Diverse wichtige Punkte zur Technik, zum alltäglichen Umgang mit Energie oder zur aktuellen energiepolitischen Lage werden angesprochen. Anschließend wird ein Ausblick auf Trends sowie Tipps gegeben, wie im Alltag etwas für die Umwelt getan werden kann. In der Reihe kommen Blogger, Politiker, Unternehmen, Prominente und viele mehr zu Wort.
Heute im Interview: Jacey Bingler von Ecosia
Die Ecosia GmbH aus Berlin betreibt eine ökologische Suchmaschine. Ecosia ging 2009, anlässlich der Klimakonferenz in Kopenhagen in Betrieb. Das Unternehmen spendet 80 Prozent seines Gewinns an gemeinnützige Naturschutzorganisationen. Seit Ende 2014 unterstützt Ecosia das Projekt „Greening the Desert“ in Burkina Faso, im Rahmen dieses Projektes sollen eine Milliarde Bäume gepflanzt werden.

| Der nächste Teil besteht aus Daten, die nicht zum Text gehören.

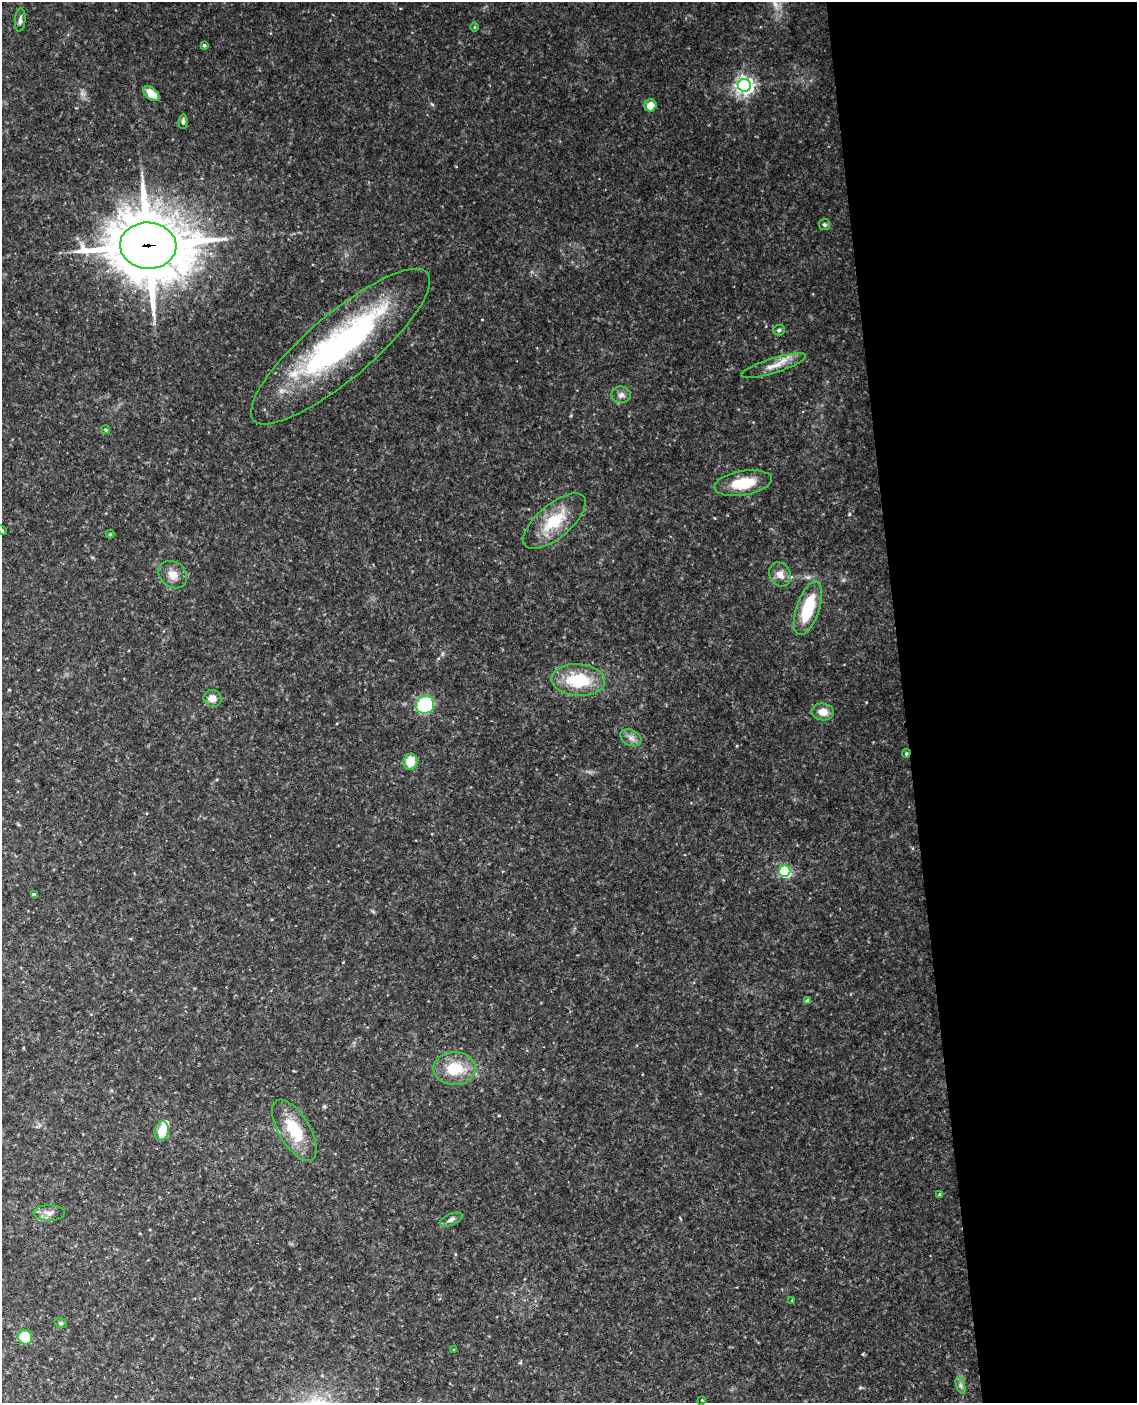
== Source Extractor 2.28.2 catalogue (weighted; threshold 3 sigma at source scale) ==
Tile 8 of 4 x 3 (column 4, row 2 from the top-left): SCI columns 3463-4597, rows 1642-3042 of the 4653 x 4581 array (HDU 1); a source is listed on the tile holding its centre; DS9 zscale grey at full resolution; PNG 1139 x 1405 px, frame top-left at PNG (2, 2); each listed source drawn as its Kron ellipse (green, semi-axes under 4 px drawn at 4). Shown black and unused: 21% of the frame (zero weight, under 3 of 4 exposures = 6% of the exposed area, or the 3 px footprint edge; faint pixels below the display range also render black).
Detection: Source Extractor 2.28.2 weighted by HDU 2 'WHT'; one run over the whole footprint, this tile lists its part. Background 0.11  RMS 0.0098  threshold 0.0442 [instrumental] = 3 sigma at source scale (4.5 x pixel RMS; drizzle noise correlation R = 1.50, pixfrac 1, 0.05/0.05 arcsec/px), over >= 5 px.
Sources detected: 46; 2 inside a brighter object's white glare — neither listed nor drawn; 1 inside a brighter listed object's ellipse — not listed separately; the other 43 listed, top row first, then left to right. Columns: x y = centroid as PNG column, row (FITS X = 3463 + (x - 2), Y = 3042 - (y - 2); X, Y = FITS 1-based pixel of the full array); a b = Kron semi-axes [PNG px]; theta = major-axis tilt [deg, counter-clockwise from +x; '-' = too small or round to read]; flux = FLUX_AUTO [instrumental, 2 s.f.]
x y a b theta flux
20 20 12 5 84 2.9
474 27 5 3 - 0.98
204 45 4 3 - 1.5
744 85 6 6 - 410
151 94 9 5 -40 12
650 105 6 6 - 10
183 121 7 4 86 2.3
824 225 5 5 - 1.9
148 246 28 23 -4 6600
779 330 6 5 - 2
340 346 114 32 40 250
774 366 34 7 18 13
621 395 10 8 -1 4.6
105 430 4 4 - 1.2
743 483 29 12 9 30
554 521 38 16 40 38
2 530 6 3 -45 1.1
110 534 4 4 - 0.91
780 574 12 10 -60 8.7
173 575 15 12 -38 9.7
808 608 28 11 71 43
578 680 27 16 -4 46
212 698 9 8 - 7.8
425 705 9 8 - 71
823 712 11 8 -6 9.3
631 738 11 7 -28 5
906 753 4 3 - 1.1
410 762 8 7 - 19
785 871 5 5 - 100
34 895 4 4 - 4
808 1001 4 4 - 3.9
455 1069 21 16 0 30
294 1130 34 15 -59 39
162 1131 10 7 77 18
940 1195 4 4 - 2
49 1213 16 8 0 6.1
451 1220 12 5 23 3.6
792 1300 3 3 - 0.59
61 1323 6 5 - 1.7
25 1337 7 7 - 32
454 1350 4 3 - 1.2
960 1385 9 4 -71 2.4
702 1400 3 3 - 0.8
Overlapping masked pixels (flux is a lower limit): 2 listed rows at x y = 148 246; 906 753
Isophote crosses this tile's border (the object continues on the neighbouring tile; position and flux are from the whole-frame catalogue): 1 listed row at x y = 2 530
Unlisted compact peaks at least as high as the median listed source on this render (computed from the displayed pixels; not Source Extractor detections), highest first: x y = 849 514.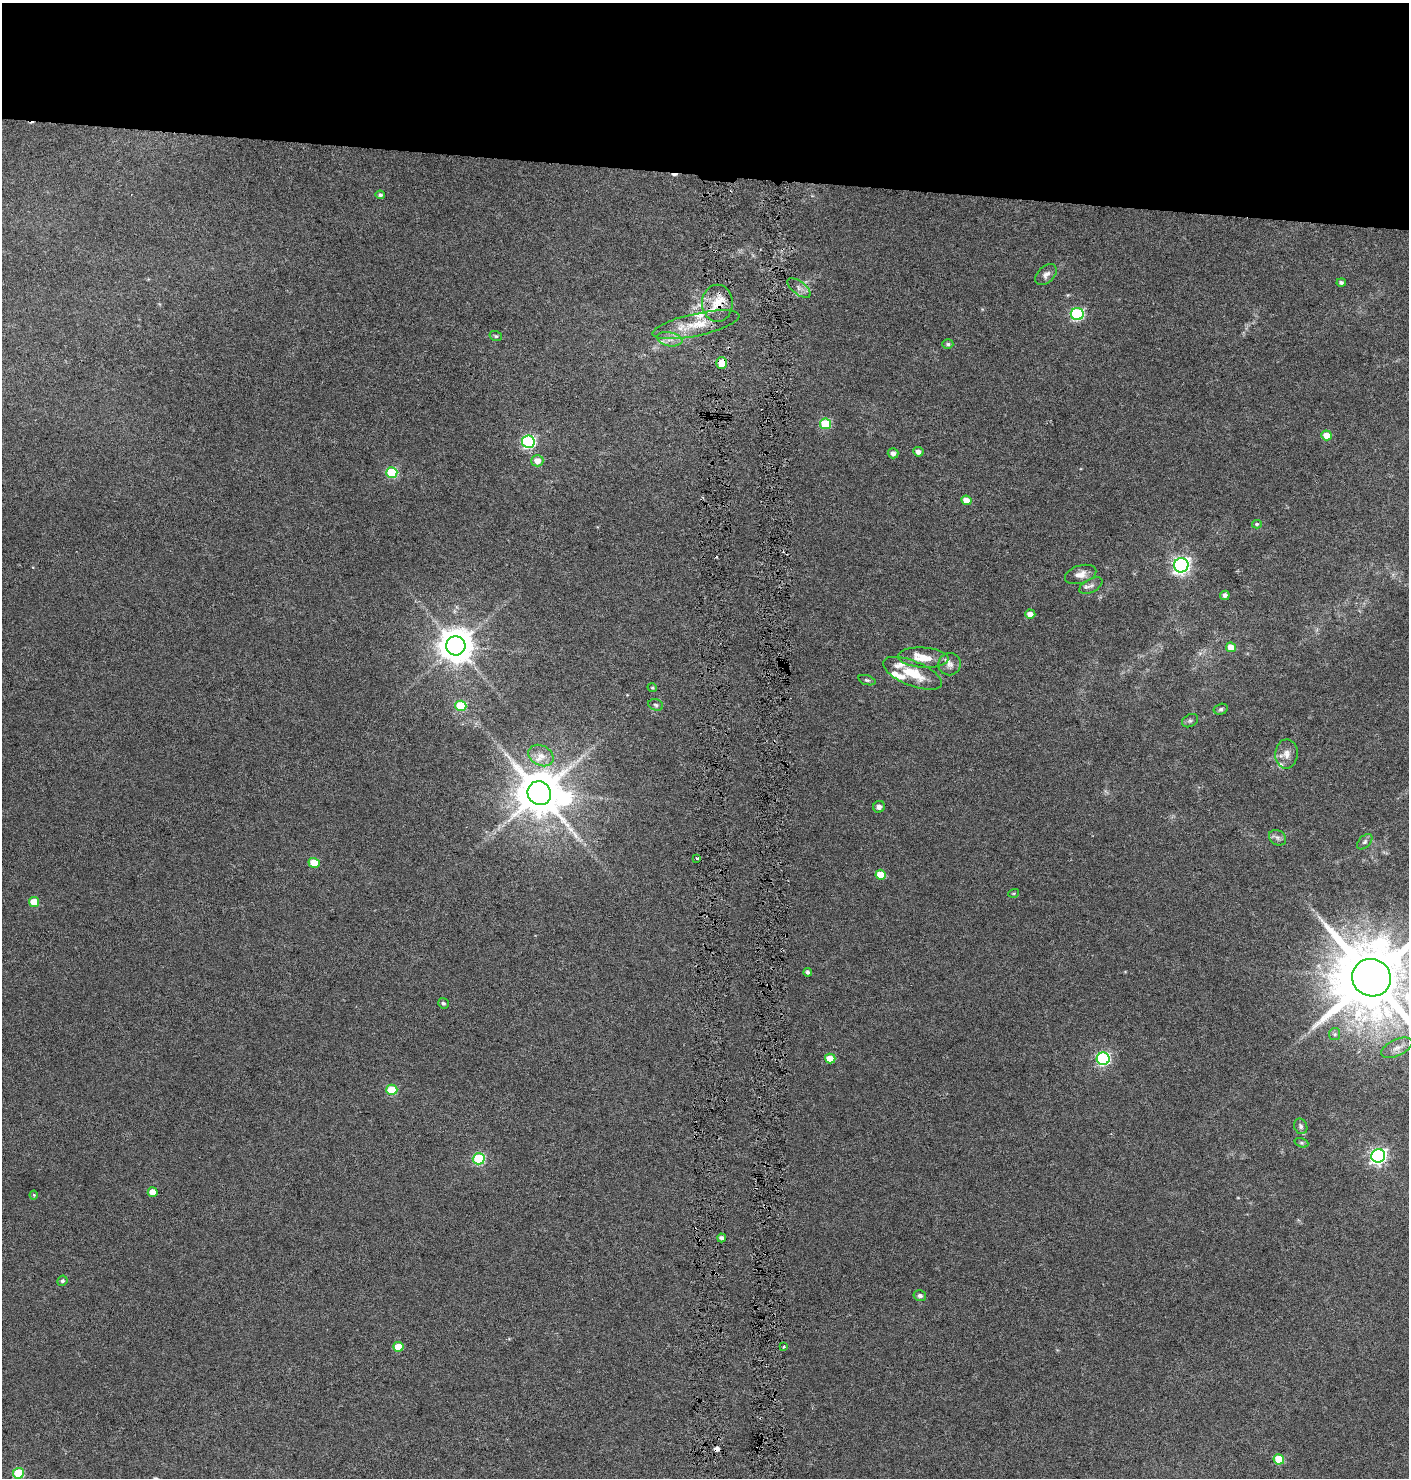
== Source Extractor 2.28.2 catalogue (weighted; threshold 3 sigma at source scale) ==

Themen in diesem Interview:
- Ecosia – mit einer Suchmaschine Bäume pflanzen
- Ecosia und der Klimawandel oder warum Bäume ein Land retten können
- Die Zukunft liegt im alltäglichen Kampf
- Energiesparen im Alltag – weniger radikal ist mehr
Ecosia – mit einer Suchmaschine Bäume pflanzen
Wir spenden jedoch mindestens 80 Prozent unseres monatlichen Gewinns aus diesen Werbeeinnahmen an ein Aufforstungsprojekt. Das sind im Monat zwischen 50.000 und 80.000 Euro. So konnten wir bisher insgesamt schon die Pflanzung von 4 Millionen Bäumen finanzieren.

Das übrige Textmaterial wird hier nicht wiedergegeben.